On Tuesday, a jury in a Los Angeles court ordered the India-born guru to pay her nearly $6.5m in punitive damages, reports say.
The jury on Monday had awarded her nearly $1m in compensation after it decided that she was subjected to harassment, discrimination and retaliation.
That brings the total damages to more than $7m.
What is Bikram yoga?
Created by Bikram Choudhury this form of yoga is made up of a series of 26 postures which are performed in an extremely hot room.
The 90-minute classes are all taught in exactly the same way in rooms heated to 105F (40.5C) exactly. Because of this consistency across the world, Mr Choudhury refers to the practice as McYoga.
He teaches wearing small black pants, while followers also wear tight, skimpy clothing.

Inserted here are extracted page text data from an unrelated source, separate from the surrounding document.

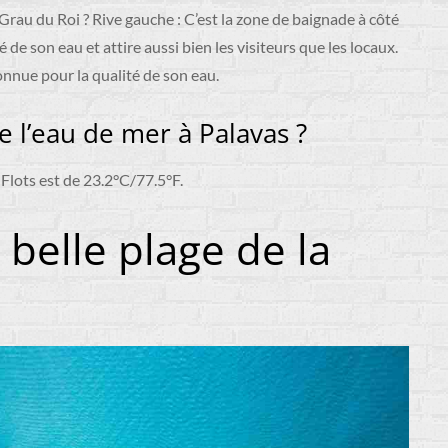
rau du Roi ? Rive gauche : C’est la zone de baignade à côté
 de son eau et attire aussi bien les visiteurs que les locaux.
nnue pour la qualité de son eau.
e l’eau de mer à Palavas ?
Flots est de 23.2°C/77.5°F.
 belle plage de la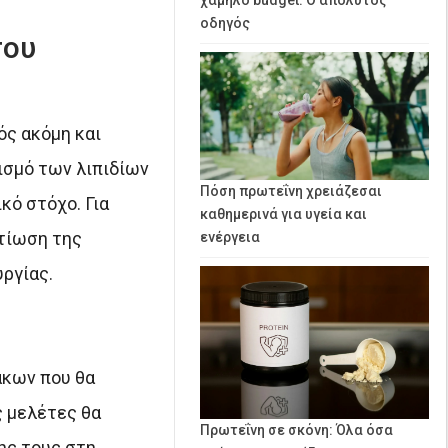
οδηγός
του
ός ακόμη και
ισμό των λιπιδίων
Πόση πρωτεΐνη χρειάζεσαι
κό στόχο. Για
καθημερινά για υγεία και
λτίωση της
ενέργεια
ργίας.
άκων που θα
ς μελέτες θα
Πρωτεΐνη σε σκόνη: Όλα όσα
ης τους στη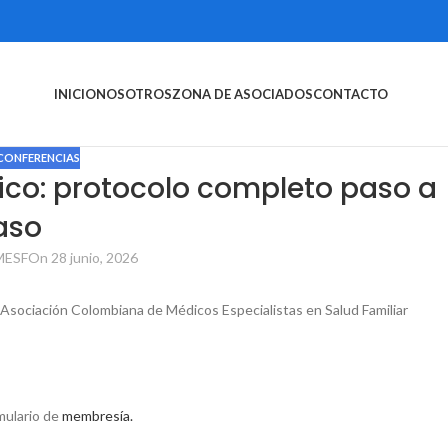
INICIO
NOSOTROS
ZONA DE ASOCIADOS
CONTACTO
CONFERENCIAS
ico: protocolo completo paso a
aso
ESF
On 28 junio, 2026
a Asociación Colombiana de Médicos Especialistas en Salud Familiar
rmulario de
membresía.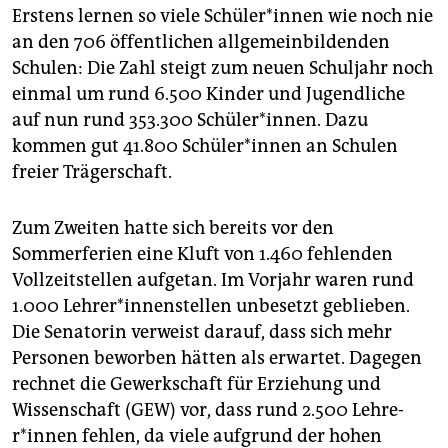
Erstens lernen so viele Schü­le­r*in­nen wie noch nie
an den 706 öffentlichen allgemeinbildenden
Schulen: Die Zahl steigt zum neuen Schuljahr noch
einmal um rund 6.500 Kinder und Jugendliche
auf nun rund 353.300 Schüler*innen. Dazu
kommen gut 41.800 Schü­le­r*in­nen an Schulen
freier Trägerschaft.
Zum Zweiten hatte sich bereits vor den
Sommerferien eine Kluft von 1.460 fehlenden
Vollzeitstellen aufgetan. Im Vorjahr waren rund
1.000 Leh­re­r*in­nen­stel­len unbesetzt geblieben.
Die Senatorin verweist darauf, dass sich mehr
Personen beworben hätten als erwartet. Dagegen
rechnet die Gewerkschaft für Erziehung und
Wissenschaft (GEW) vor, dass rund 2.500 Leh­re­
r*in­nen fehlen, da viele aufgrund der hohen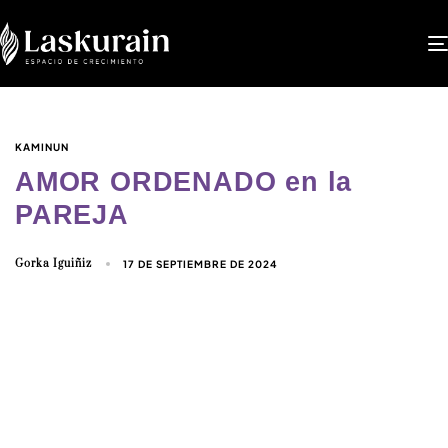
KAMINUN
AMOR ORDENADO en la
PAREJA
Gorka Iguiñiz
17 DE SEPTIEMBRE DE 2024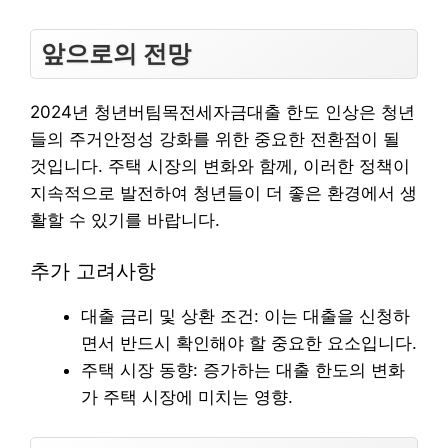
앞으로의 전망
2024년 청년버팀목전세자금대출 한도 인상은 청년
들의 주거안정성 강화를 위한 중요한 전환점이 될
것입니다. 주택 시장의 변화와 함께, 이러한 정책이
지속적으로 발전하여 청년들이 더 좋은 환경에서 생
활할 수 있기를 바랍니다.
추가 고려사항
대출 금리 및 상환 조건: 이는 대출을 신청하
면서 반드시 확인해야 할 중요한 요소입니다.
주택 시장 동향: 증가하는 대출 한도의 변화
가 주택 시장에 미치는 영향.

According to the Bikram yoga website, there are many rules for practitioners to follow.
"No physical, hands-on corrections or adjustments of students (with the exception of Bikram)," reads one of the guidelines.
"Clapping is not encouraged at the end of class (with the exception of spontaneous recognition of new students).

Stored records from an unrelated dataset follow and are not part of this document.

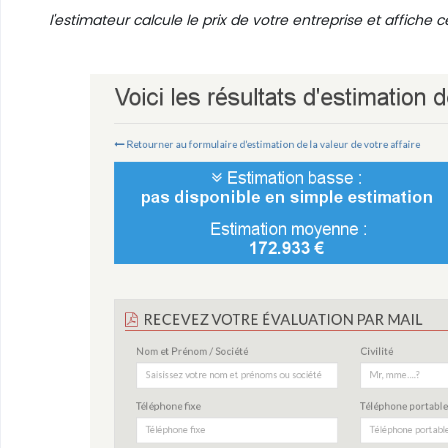
l'estimateur calcule le prix de votre entreprise et affiche ce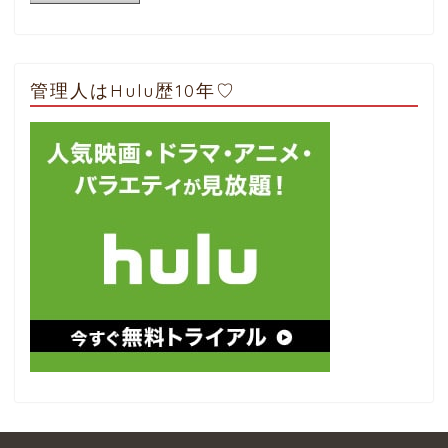
管理人はHulu歴10年♡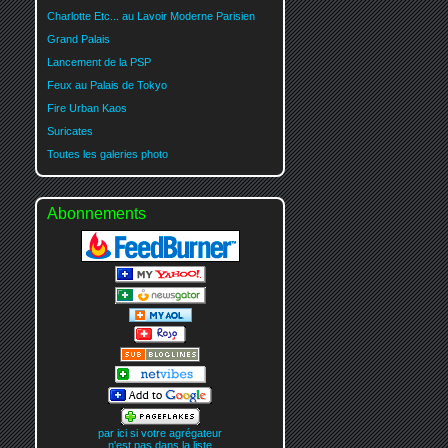
Charlotte Etc... au Lavoir Moderne Parisien
Grand Palais
Lancement de la PSP
Feux au Palais de Tokyo
Fire Urban Kaos
Suricates
Toutes les galeries photo
Abonnements
par ici si votre agrégateur
n'est pas dans la liste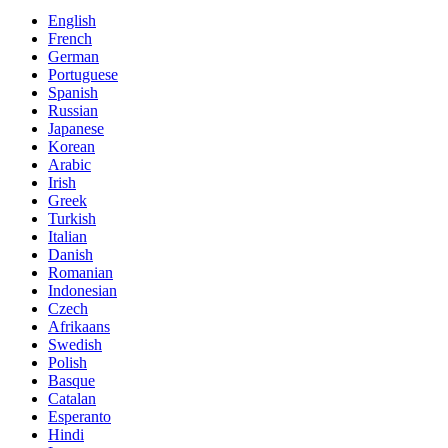
English
French
German
Portuguese
Spanish
Russian
Japanese
Korean
Arabic
Irish
Greek
Turkish
Italian
Danish
Romanian
Indonesian
Czech
Afrikaans
Swedish
Polish
Basque
Catalan
Esperanto
Hindi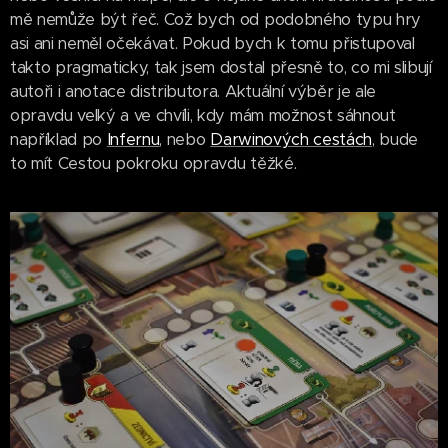
mě nemůže být řeč. Což bych od podobného typu hry
asi ani neměl očekávat. Pokud bych k tomu přistupoval
takto pragmaticky, tak jsem dostal přesně to, co mi slibují
autoři i anotace distributora. Aktuální výběr je ale
opravdu velký a ve chvíli, kdy mám možnost sáhnout
například po
Infernu
, nebo
Darwinových cestách
, bude
to mít Cestou pokroku opravdu těžké.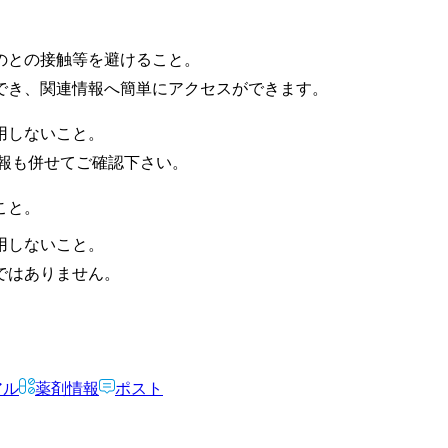
のとの接触等を避けること。
でき、関連情報へ簡単にアクセスができます。
用しないこと。
報も併せてご確認下さい。
こと。
用しないこと。
ではありません。
アル
薬剤情報
ポスト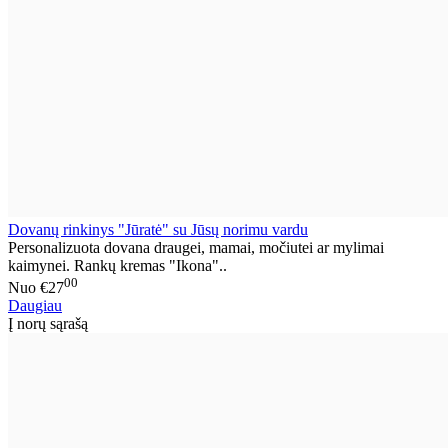
Dovanų rinkinys "Jūratė" su Jūsų norimu vardu
Personalizuota dovana draugei, mamai, močiutei ar mylimai
kaimynei. Rankų kremas "Ikona"..
00
Nuo
€27
Daugiau
Į norų sąrašą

"It is highly recommended that studio owners and teachers refrain from romantic relationships with students and others within their Bikram Yoga College of India community."
Many followers are very loyal to Bikram yoga and credit it with changing their lives.
Celebrities including Madonna, Andy Murray, Gwyneth Paltrow and Goldie have all participated in Bikram yoga.
"Ms Jafa-Bodden faced retaliation and intimidation when she refused to stay silent about witnessing illegal behaviour,'' her attorney, Mark Quigley, said in a statement.
Mr Choudhury had dismissed the allegations during the trial and said Ms Jafa-Bodden was sacked from her job because she did not have a license to practice law in the US.
Separately, Mr Choudhury is facing accusations of sexual assault, with six women filing lawsuits against him. His lawyers say the claims are "false".
Hot yoga is now taught at more than 650 studios around the world.
In October, Mr Choudhury lost a court battle to copyright the poses.
The US court ruled that health-related yoga could not be copyrighted.